What you need to do: Exactly and only the lines from the one with "Gameplay with a controller (Nintendo" through the end of the listing are to be transcribed, both ends included.

Working data:

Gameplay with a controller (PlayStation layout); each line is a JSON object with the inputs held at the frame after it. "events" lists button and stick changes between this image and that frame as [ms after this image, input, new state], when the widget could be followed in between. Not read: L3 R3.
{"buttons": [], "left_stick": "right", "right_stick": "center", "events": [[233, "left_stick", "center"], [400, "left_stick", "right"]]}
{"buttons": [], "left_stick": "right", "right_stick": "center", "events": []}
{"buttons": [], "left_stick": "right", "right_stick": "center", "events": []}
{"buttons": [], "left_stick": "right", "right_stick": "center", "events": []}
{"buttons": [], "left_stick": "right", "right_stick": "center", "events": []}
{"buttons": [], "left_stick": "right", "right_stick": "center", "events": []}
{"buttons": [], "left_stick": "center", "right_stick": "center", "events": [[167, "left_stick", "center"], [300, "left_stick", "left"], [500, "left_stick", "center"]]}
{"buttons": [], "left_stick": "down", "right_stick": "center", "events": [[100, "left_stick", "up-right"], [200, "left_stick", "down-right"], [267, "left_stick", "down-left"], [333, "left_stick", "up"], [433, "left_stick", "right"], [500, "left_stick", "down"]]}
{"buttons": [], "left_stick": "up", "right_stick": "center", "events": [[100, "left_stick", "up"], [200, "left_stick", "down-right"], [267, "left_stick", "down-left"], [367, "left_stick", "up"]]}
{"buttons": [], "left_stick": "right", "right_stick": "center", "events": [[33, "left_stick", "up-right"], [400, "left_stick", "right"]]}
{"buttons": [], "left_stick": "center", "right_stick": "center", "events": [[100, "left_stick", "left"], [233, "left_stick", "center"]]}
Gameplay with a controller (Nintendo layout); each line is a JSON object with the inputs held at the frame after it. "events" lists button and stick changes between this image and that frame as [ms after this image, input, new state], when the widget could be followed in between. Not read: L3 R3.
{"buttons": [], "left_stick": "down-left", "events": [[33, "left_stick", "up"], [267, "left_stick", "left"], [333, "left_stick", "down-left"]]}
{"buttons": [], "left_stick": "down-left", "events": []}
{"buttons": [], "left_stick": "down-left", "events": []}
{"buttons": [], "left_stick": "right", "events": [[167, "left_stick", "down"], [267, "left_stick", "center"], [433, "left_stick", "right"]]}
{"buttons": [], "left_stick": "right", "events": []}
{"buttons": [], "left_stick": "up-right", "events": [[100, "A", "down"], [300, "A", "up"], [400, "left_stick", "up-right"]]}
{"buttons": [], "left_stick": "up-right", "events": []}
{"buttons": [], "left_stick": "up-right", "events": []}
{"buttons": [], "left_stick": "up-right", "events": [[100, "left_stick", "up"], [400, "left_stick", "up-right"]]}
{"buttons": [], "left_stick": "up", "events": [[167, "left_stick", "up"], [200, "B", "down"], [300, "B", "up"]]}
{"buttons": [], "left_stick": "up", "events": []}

Completed exercise:
Gameplay with a controller (Nintendo layout); each line is a JSON object with the inputs held at the frame after it. "events" lists button and stick changes between this image and that frame as [ms after this image, input, new state], when the widget could be followed in between. Not read: L3 R3.
{"buttons": [], "left_stick": "down-left", "events": [[33, "left_stick", "up"], [267, "left_stick", "left"], [333, "left_stick", "down-left"]]}
{"buttons": [], "left_stick": "down-left", "events": []}
{"buttons": [], "left_stick": "down-left", "events": []}
{"buttons": [], "left_stick": "right", "events": [[167, "left_stick", "down"], [267, "left_stick", "center"], [433, "left_stick", "right"]]}
{"buttons": [], "left_stick": "right", "events": []}
{"buttons": [], "left_stick": "up-right", "events": [[100, "A", "down"], [300, "A", "up"], [400, "left_stick", "up-right"]]}
{"buttons": [], "left_stick": "up-right", "events": []}
{"buttons": [], "left_stick": "up-right", "events": []}
{"buttons": [], "left_stick": "up-right", "events": [[100, "left_stick", "up"], [400, "left_stick", "up-right"]]}
{"buttons": [], "left_stick": "up", "events": [[167, "left_stick", "up"], [200, "B", "down"], [300, "B", "up"]]}
{"buttons": [], "left_stick": "up", "events": []}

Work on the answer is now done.